As manifestações só não foram uma catástrofe porque, felizmente, tanto algumas pessoas
ficavam revoltadas com os ataques da polícia e logo tratavam de atacar de volta,
quebrando e destruindo, como outras, especialmente as de classe baixa que já lidavam
com a violência estatal desde cedo, ingressaram na luta difusa e impuseram uma
verdadeira briga. Foi, sim, a revolta dos que estavam sendo atacados e a divulgação da
violência estatal que fizeram com que os pequenos direitos ganhos até agora fossem,
efetivamente, ganhos. As manifestações mostraram não só que existe gente insatisfeita
como a necessidade de se trabalhar as táticas e mesmo a mentalidade de seus
manifestantes.

Não que o pacifismo não possa ser utilizado. As vitórias históricas dependeram de uma
pluraridade de táticas. O que tornou os manifestantes classe-médias como joguetes num
momento de instabilidade política foi o pacifismo inarticulado, e, principalmente, a
vontade desses mesmos pacifistas de impedir que se disseminasse a pluraridade de táticas
na medida que tentavam conter o radicalismo. Acredito que as manifestações em Salvador
ainda não tenham terminado de todo, mas não tenho muita certeza se continuarão com
toda a visibilidade que já tiveram.

Não enxergo uma via política liderando a manifestação, que, aliás, gostava de se proclamar
“apolítica” – sem dúvida seria uma política capitalista reformista, ao meu ver. Capitalista
porque o reformismo, é claro, se propunha a manter a estrutura oficial do estado, com
suas normas, sua polícia violenta, seus oligopólios nas companhias de ônibus, suas classes
miseráveis e suas classes milionárias...

As manifestações, por sua destruição e massa participativa, têm sua visibilidade e poder
para mudar mais profundamente a estutura social que nos mantém.

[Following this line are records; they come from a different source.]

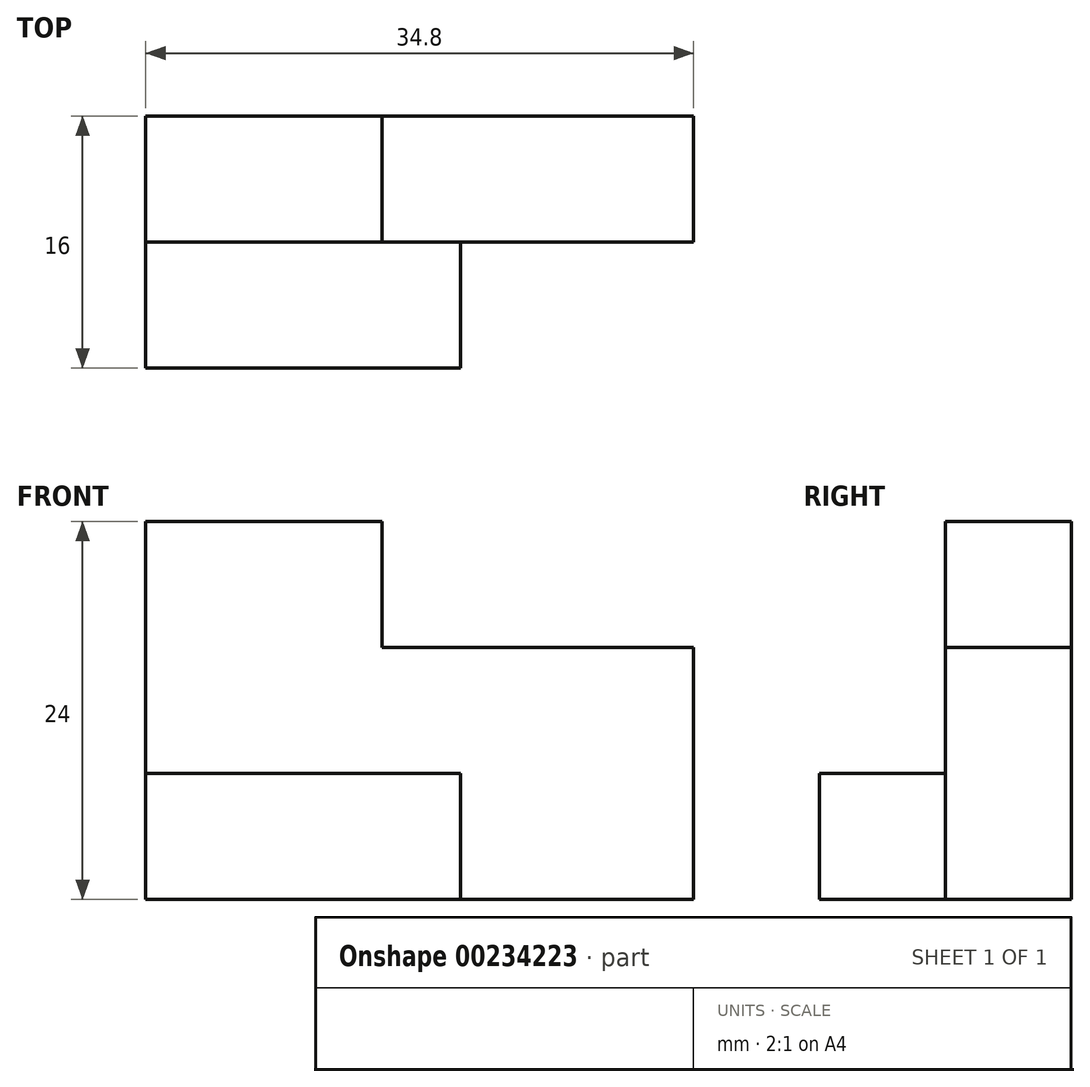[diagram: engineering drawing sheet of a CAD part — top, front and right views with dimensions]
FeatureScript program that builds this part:
annotation { "Feature Type Name" : "Feature", "Feature Type Description" : "" }
export const myFeature = defineFeature(function(context is Context, id is Id, definition is map)
    precondition{}
    {
        {
            var Q0;
            Q0=qCreatedBy(makeId("Top.planeOp"),FACE);
            var sketch = newSketch(context, id + "F0", { "sketchPlane" : qUnion([Q0])});
            skLineSegment(sketch, "E0", {"start": v(0, 0) * mm, "end": v(0, 8) * mm});
            skLineSegment(sketch, "E1", {"start": v(0, 8) * mm, "end": v(15, 8) * mm});
            skLineSegment(sketch, "E2", {"start": v(15, 8) * mm, "end": v(15, 0) * mm});
            skLineSegment(sketch, "E3", {"start": v(15, 0) * mm, "end": v(0, 0) * mm});
            skSolve(sketch);
        }
        {
            var Q0;
            Q0 = qSketchRegion(id + "F0", true);
            extrude(context, id + "F1", {"entities" : qUnion([Q0]), "depth" : 24 * mm});
        }
        {
            var Q0;
            Q0=makeQuery(id+"F1.opExtrude","SWEPT_FACE",FACE,{"disambiguationData":[OSD([sQuery(id+"F0.wireOp",EDGE,"E2")])]});
            var sketch = newSketch(context, id + "F2", { "sketchPlane" : qUnion([Q0])});
            skLineSegment(sketch, "E4", {"start": v(0, 24) * mm, "end": v(0, 16) * mm});
            skLineSegment(sketch, "E5", {"start": v(0, 16) * mm, "end": v(8, 16) * mm});
            skLineSegment(sketch, "E6", {"start": v(8, 16) * mm, "end": v(8, 0) * mm});
            skLineSegment(sketch, "E7", {"start": v(8, 0) * mm, "end": v(0, 0) * mm});
            skLineSegment(sketch, "E8", {"start": v(0, 0) * mm, "end": v(0, 16) * mm});
            skSolve(sketch);
        }
        {
            var Q0;
            Q0=makeQuery(id+"F2.imprint","IMPRINT",FACE,{"disambiguationData":[TD([[makeQuery(id+"F2.imprint","IMPRINT",EDGE,{"derivedFrom":sQuery(id+"F2.wireOp",EDGE,"E5")}),-1.0]])]});
            extrude(context, id + "F3", {"entities" : qUnion([Q0]), "operationType" : NewBodyOperationType.ADD, "depth" : 19.8 * mm});
        }
        {
            var Q0;
            Q0=qCreatedBy(makeId("Top.planeOp"),FACE);
            var sketch = newSketch(context, id + "F4", { "sketchPlane" : qUnion([Q0])});
            skLineSegment(sketch, "E9", {"start": v(0, 0) * mm, "end": v(0, -8) * mm});
            skLineSegment(sketch, "E10", {"start": v(0, -8) * mm, "end": v(20, -8) * mm});
            skLineSegment(sketch, "E11", {"start": v(20, -8) * mm, "end": v(20, 0) * mm});
            skLineSegment(sketch, "E12", {"start": v(0, 0) * mm, "end": v(20, 0) * mm});
            skSolve(sketch);
        }
        {
            var Q0;
            Q0 = qSketchRegion(id + "F4", true);
            extrude(context, id + "F5", {"entities" : qUnion([Q0]), "operationType" : NewBodyOperationType.ADD, "depth" : 8 * mm});
        }
    });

Entretanto, acho que
tão logo as demandas mais rasas tenham sido atendidas, o movimento será sufocado e
terminará. Serviu, não só para as mudanças, mas também para dar em vista como é a
sociedade brasileira, como o Estado pode manipular uma população e transformar um
protesto em uma passeata pela paz, como se faz carente de participação política no Brasil,
como um movimento articulado pode ter força enquanto um inarticulado pode se limitar a
deixar um estado de instabilidade política manipulável.